Many hits that sites receive are from search engines, spam robots, etc. The Counter only logs “real” visitors, and I can tell where most of them come from. If your counter shows a lot of visitors from the Far East or the former Soviet Union countries you can probably assume that most of these are search engines and spam robots.

There’s a lot of talk about blogs and podcasts motivating students because they are writing for an audience. True, but how can you tell how many “real” members of this audience are actually reading the blog? The only reliable measure is the amount of feedback you get from “real” people.

This is not to say that I don't appreciate your blog, Joe. Keep up the good work!

Hi Graham,

I agree that hit counters can vary hugely and are greatly influenced by search engines like Google. Nonetheless, knowing that your readership is unquestionably growing is very motivating in itself.

Receiving comments from real visitors either on the blog or talking to colleagues face to face is even more motivating.

I'm delighted to see you've joined the blogosphere yourself Graham.

I look forward to reading more of your thoughts on the potential of ICT and language learning.

Best wishes


I actually joined the blogosphere in 1986 - but we didn't call it blogging then. It went under various names, listserv (sic) being the earliest type of discussion forum that I recall.

Listservs offered a good deal of what modern blogs offer.
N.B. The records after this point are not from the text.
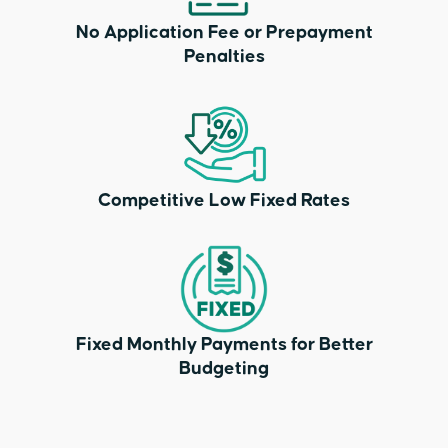
No Application Fee or Prepayment
Penalties
Competitive Low Fixed Rates
Fixed Monthly Payments for Better
Budgeting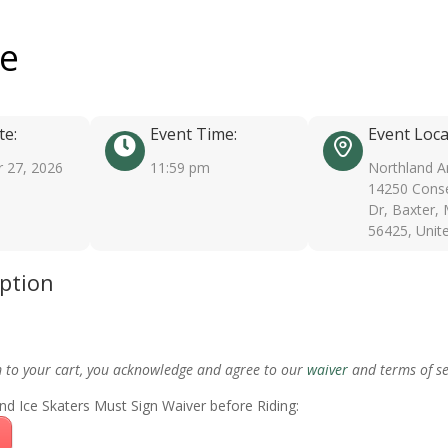
ee
te:
Event Time:
Event Loca
 27, 2026
11:59 pm
Northland A
14250 Conse
Dr, Baxter,
56425, Unit
iption
m to your cart, you acknowledge and agree to our
waiver
and terms of se
nd Ice Skaters Must Sign Waiver before Riding: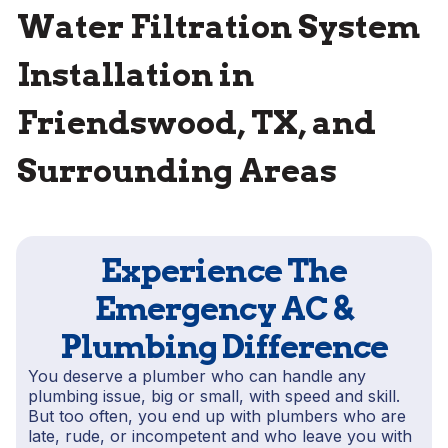
Water Filtration System
Installation in
Friendswood, TX, and
Surrounding Areas
Experience The
Emergency AC &
Plumbing Difference
You deserve a plumber who can handle any
plumbing issue, big or small, with speed and skill.
But too often, you end up with plumbers who are
late, rude, or incompetent and who leave you with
They were text-only, but they did offer us the potential of sharing our thoughts with anyone in the world - mainly university teachers, however, as few schools had access to the Internet in those days, and the Web didn't go public until 1993.

I participated in my first videoconference in 1991. It's a lot easier and cheaper now.

I'm off to Coleraine tomorrow, 8 March. We're talking about EUROCALL 2007, University of Ulster, 5-8 September. The university is situated just a few miles from one of the most beautiful coastlines in the British Isles - and Bushmills Whiskey distillery, of course. See:
The 2007 conference will include an online "virtual strand" - as it did experimentally last year.